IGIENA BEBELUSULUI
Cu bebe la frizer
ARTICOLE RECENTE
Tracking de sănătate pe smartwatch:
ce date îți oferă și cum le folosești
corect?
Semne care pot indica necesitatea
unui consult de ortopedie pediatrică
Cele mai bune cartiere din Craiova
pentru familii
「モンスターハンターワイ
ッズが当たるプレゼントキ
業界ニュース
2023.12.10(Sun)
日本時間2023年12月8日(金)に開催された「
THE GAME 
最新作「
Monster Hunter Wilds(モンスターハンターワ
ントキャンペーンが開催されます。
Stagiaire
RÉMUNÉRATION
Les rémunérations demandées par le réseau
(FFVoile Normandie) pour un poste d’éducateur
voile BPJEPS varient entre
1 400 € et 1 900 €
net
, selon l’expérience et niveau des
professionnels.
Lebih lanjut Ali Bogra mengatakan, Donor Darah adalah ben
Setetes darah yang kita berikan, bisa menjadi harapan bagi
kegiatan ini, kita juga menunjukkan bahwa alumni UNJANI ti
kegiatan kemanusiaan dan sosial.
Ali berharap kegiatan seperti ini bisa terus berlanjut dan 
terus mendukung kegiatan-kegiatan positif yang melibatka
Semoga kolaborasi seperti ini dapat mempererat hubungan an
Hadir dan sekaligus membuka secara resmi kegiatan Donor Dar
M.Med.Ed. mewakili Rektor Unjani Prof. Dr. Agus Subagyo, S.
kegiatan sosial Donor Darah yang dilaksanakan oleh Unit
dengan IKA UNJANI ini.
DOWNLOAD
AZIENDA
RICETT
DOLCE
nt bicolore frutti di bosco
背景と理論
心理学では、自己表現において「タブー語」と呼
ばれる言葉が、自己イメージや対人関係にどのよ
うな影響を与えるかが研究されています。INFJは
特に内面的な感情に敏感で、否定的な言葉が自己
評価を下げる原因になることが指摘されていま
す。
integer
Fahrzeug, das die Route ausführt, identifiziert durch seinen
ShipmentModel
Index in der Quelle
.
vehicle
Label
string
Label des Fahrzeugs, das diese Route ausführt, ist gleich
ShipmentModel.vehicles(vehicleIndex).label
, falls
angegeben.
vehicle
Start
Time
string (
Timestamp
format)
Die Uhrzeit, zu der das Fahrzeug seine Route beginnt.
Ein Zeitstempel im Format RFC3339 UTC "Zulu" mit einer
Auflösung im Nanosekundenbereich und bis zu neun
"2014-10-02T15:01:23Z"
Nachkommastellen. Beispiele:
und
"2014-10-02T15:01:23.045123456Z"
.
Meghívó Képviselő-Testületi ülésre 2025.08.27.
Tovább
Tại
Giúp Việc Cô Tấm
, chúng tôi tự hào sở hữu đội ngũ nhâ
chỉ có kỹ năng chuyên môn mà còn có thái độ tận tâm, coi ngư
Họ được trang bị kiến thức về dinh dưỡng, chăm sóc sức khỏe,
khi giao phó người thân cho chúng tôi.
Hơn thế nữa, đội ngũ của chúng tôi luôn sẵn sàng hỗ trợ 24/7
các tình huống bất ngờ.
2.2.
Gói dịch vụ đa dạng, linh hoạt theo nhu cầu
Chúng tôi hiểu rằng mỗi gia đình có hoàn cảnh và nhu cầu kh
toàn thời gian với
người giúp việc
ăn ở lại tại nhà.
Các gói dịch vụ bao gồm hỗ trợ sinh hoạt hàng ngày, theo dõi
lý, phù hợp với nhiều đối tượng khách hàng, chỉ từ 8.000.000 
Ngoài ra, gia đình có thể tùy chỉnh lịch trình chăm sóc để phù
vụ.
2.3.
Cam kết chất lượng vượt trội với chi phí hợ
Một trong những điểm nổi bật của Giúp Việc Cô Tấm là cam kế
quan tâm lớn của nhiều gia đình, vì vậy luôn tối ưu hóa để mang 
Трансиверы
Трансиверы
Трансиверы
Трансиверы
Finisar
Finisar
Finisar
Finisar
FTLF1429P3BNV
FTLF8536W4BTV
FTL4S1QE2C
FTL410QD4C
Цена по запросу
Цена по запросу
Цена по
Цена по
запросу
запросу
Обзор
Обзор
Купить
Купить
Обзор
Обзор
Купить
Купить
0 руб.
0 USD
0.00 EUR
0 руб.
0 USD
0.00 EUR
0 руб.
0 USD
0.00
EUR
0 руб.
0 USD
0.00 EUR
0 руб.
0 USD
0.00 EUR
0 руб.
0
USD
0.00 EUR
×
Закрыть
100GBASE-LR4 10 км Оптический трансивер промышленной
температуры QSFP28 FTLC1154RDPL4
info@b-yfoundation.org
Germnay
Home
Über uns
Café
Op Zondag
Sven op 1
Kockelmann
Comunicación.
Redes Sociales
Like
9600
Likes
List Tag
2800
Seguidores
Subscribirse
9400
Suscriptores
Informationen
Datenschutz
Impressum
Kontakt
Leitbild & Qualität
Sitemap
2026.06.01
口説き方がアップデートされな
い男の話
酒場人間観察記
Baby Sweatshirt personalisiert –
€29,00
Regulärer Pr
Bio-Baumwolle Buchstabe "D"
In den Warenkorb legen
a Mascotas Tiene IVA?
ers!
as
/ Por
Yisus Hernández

Task to carry out:
Exact repetition of every record is required.

Answer to the problem:
IGIENA BEBELUSULUI
Cu bebe la frizer
ARTICOLE RECENTE
Tracking de sănătate pe smartwatch:
ce date îți oferă și cum le folosești
corect?
Semne care pot indica necesitatea
unui consult de ortopedie pediatrică
Cele mai bune cartiere din Craiova
pentru familii
「モンスターハンターワイ
ッズが当たるプレゼントキ
業界ニュース
2023.12.10(Sun)
日本時間2023年12月8日(金)に開催された「
THE GAME 
最新作「
Monster Hunter Wilds(モンスターハンターワ
ントキャンペーンが開催されます。
Stagiaire
RÉMUNÉRATION
Les rémunérations demandées par le réseau
(FFVoile Normandie) pour un poste d’éducateur
voile BPJEPS varient entre
1 400 € et 1 900 €
net
, selon l’expérience et niveau des
professionnels.
Lebih lanjut Ali Bogra mengatakan, Donor Darah adalah ben
Setetes darah yang kita berikan, bisa menjadi harapan bagi
kegiatan ini, kita juga menunjukkan bahwa alumni UNJANI ti
kegiatan kemanusiaan dan sosial.
Ali berharap kegiatan seperti ini bisa terus berlanjut dan 
terus mendukung kegiatan-kegiatan positif yang melibatka
Semoga kolaborasi seperti ini dapat mempererat hubungan an
Hadir dan sekaligus membuka secara resmi kegiatan Donor Dar
M.Med.Ed. mewakili Rektor Unjani Prof. Dr. Agus Subagyo, S.
kegiatan sosial Donor Darah yang dilaksanakan oleh Unit
dengan IKA UNJANI ini.
DOWNLOAD
AZIENDA
RICETT
DOLCE
nt bicolore frutti di bosco
背景と理論
心理学では、自己表現において「タブー語」と呼
ばれる言葉が、自己イメージや対人関係にどのよ
うな影響を与えるかが研究されています。INFJは
特に内面的な感情に敏感で、否定的な言葉が自己
評価を下げる原因になることが指摘されていま
す。
integer
Fahrzeug, das die Route ausführt, identifiziert durch seinen
ShipmentModel
Index in der Quelle
.
vehicle
Label
string
Label des Fahrzeugs, das diese Route ausführt, ist gleich
ShipmentModel.vehicles(vehicleIndex).label
, falls
angegeben.
vehicle
Start
Time
string (
Timestamp
format)
Die Uhrzeit, zu der das Fahrzeug seine Route beginnt.
Ein Zeitstempel im Format RFC3339 UTC "Zulu" mit einer
Auflösung im Nanosekundenbereich und bis zu neun
"2014-10-02T15:01:23Z"
Nachkommastellen. Beispiele:
und
"2014-10-02T15:01:23.045123456Z"
.
Meghívó Képviselő-Testületi ülésre 2025.08.27.
Tovább
Tại
Giúp Việc Cô Tấm
, chúng tôi tự hào sở hữu đội ngũ nhâ
chỉ có kỹ năng chuyên môn mà còn có thái độ tận tâm, coi ngư
Họ được trang bị kiến thức về dinh dưỡng, chăm sóc sức khỏe,
khi giao phó người thân cho chúng tôi.
Hơn thế nữa, đội ngũ của chúng tôi luôn sẵn sàng hỗ trợ 24/7
các tình huống bất ngờ.
2.2.
Gói dịch vụ đa dạng, linh hoạt theo nhu cầu
Chúng tôi hiểu rằng mỗi gia đình có hoàn cảnh và nhu cầu kh
toàn thời gian với
người giúp việc
ăn ở lại tại nhà.
Các gói dịch vụ bao gồm hỗ trợ sinh hoạt hàng ngày, theo dõi
lý, phù hợp với nhiều đối tượng khách hàng, chỉ từ 8.000.000 
Ngoài ra, gia đình có thể tùy chỉnh lịch trình chăm sóc để phù
vụ.
2.3.
Cam kết chất lượng vượt trội với chi phí hợ
Một trong những điểm nổi bật của Giúp Việc Cô Tấm là cam kế
quan tâm lớn của nhiều gia đình, vì vậy luôn tối ưu hóa để mang 
Трансиверы
Трансиверы
Трансиверы
Трансиверы
Finisar
Finisar
Finisar
Finisar
FTLF1429P3BNV
FTLF8536W4BTV
FTL4S1QE2C
FTL410QD4C
Цена по запросу
Цена по запросу
Цена по
Цена по
запросу
запросу
Обзор
Обзор
Купить
Купить
Обзор
Обзор
Купить
Купить
0 руб.
0 USD
0.00 EUR
0 руб.
0 USD
0.00 EUR
0 руб.
0 USD
0.00
EUR
0 руб.
0 USD
0.00 EUR
0 руб.
0 USD
0.00 EUR
0 руб.
0
USD
0.00 EUR
×
Закрыть
100GBASE-LR4 10 км Оптический трансивер промышленной
температуры QSFP28 FTLC1154RDPL4
info@b-yfoundation.org
Germnay
Home
Über uns
Café
Op Zondag
Sven op 1
Kockelmann
Comunicación.
Redes Sociales
Like
9600
Likes
List Tag
2800
Seguidores
Subscribirse
9400
Suscriptores
Informationen
Datenschutz
Impressum
Kontakt
Leitbild & Qualität
Sitemap
2026.06.01
口説き方がアップデートされな
い男の話
酒場人間観察記
Baby Sweatshirt personalisiert –
€29,00
Regulärer Pr
Bio-Baumwolle Buchstabe "D"
In den Warenkorb legen
a Mascotas Tiene IVA?
ers!
as
/ Por
Yisus Hernández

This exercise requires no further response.